AMALFI is now so much a tourist town, with the hotels and shops this implies, that it takes some effort of the imagination to realize that in its heyday this was one of the major ports not just of Italy but of the Mediterranean. The area was recovered from the Goths by the Byzantines in 573, but distance from Byzantium meant that with time the Amalfitans gained de facto independence. The poverty of the local soil must have encouraged Amalfi’s development as a naval and commercial power. In 812 her sailors achieved a significant victory over the Saracens, but the place was sacked in 838 by the Prince of Benevento, who controlled Salerno. A year later the Amalfitans returned. Their republic was ruled first by prefects who were selected annually and later by an elected doge. The Normans seized Amalfi in 1073, but it was briefly once again a free republic until 1101 and remained a significant maritime power. The Amalfitans’ rivals, the Pisans, sacked the town in 1135 and 1137. Their town did not recover. In subsequent centuries it was to be controlled by the kings of Naples.
The Monti Lattari and the Sorrentine Peninsula rise steeply from the Gulf of Salerno. The coastal road as it winds above the shore westwards from Vietri is, even now, not for the faint-hearted. It passes Atrani, crowded within its narrow valley, and then twists down to Amalfi. The Piazza Gioia is on the waterfront; near this, from the Via Camera, you can look into the surviving portion of the Arsenale della Repubblica, an early medieval covered dockyard in two sections, recently restored as a museum. From the piazza walk north to the Piazza Duomo, overlooked by the Duomo to which a flight of steps ascends. The front is a reconstruction of after 1875, but the beautiful campanile on the left is original; begun in 1189, this was finished in 1276. The church is justly celebrated for its bronze doors, made in Byzantium before 1066 by Simone da Siria and presented by Pantaleone di Mauro, who in 1087 – the year in which he commanded the Amalfitan fleet in alliance with Pisa and Genoa against the ruler of Tunisia – gave a similar pair to the church of San Salvatore de’Bireto at Atrani. On the north of the Duomo is the small but singularly distinguished Chiostro del Paradiso of 1266–8, intended as a cemetery. There is a strong Arab influence, with unexpectedly tall and narrow interlaced arches rising from the columns. The adjacent rooms house the museum.
The main street continues northwards from the piazza. A minor church apart, there is no building of particular interest, but the cumulative effect is compelling: every available piece of land on which it was practical to build was exploited.

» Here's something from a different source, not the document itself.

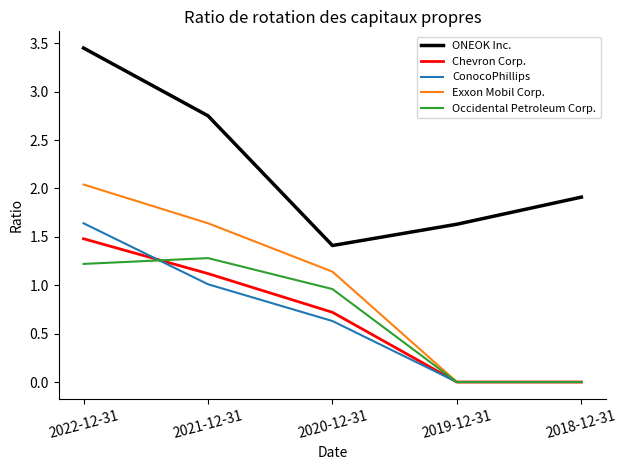

What position from the left is 2019-12-31?

4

High above Atrani is Ravello, which by the ninth century was subject to Amalfi, but in the eleventh sought to shake off its too powerful neighbour by supporting the Normans. With the eclipse of Amalfitan power, Ravello grew in both wealth and importance, and it is said to have had a population of 36,000 in the thirteenth century. The road from the coast writhes upwards, passing the Romanesque church of Santa Maria a Gradillo. Abandon your car as soon as possible, to walk up to the main piazza, which is overlooked by the Duomo; this was founded in 1086 when Ravello was made a bishopric. The austere façade has been restored. In 1179 Barisano da Trani supplied the bronze doors with compartments including scenes from the Passion and representations of saints. Equally remarkable are the ambone decorated with mosaic panels, commissioned in 1130 by the then bishop, and the pulpit of 1272 by Niccolò di Bartolomeo da Foggia.
Across the piazza is the Villa Rufolo, begun in the late thirteenth century for the prominent family of that name, a member of which is mentioned in Boccaccio’s Decameron. The villa was purchased in 1851 and subsequently restored by a Scot, Francis Neville Reid; the most satisfying element is the courtyard with loggias on two levels. The terraced garden is reasonably well maintained. Higher up in the town is the church of San Giovanni del Toro, with a good twelfth-century pulpit by the obscure Alfano da Térmoli. The presence of works by artists not only from Byzantium but also from the Adriatic ports of Trani and Térmoli reminds us of Amalfi’s former importance as a trading power.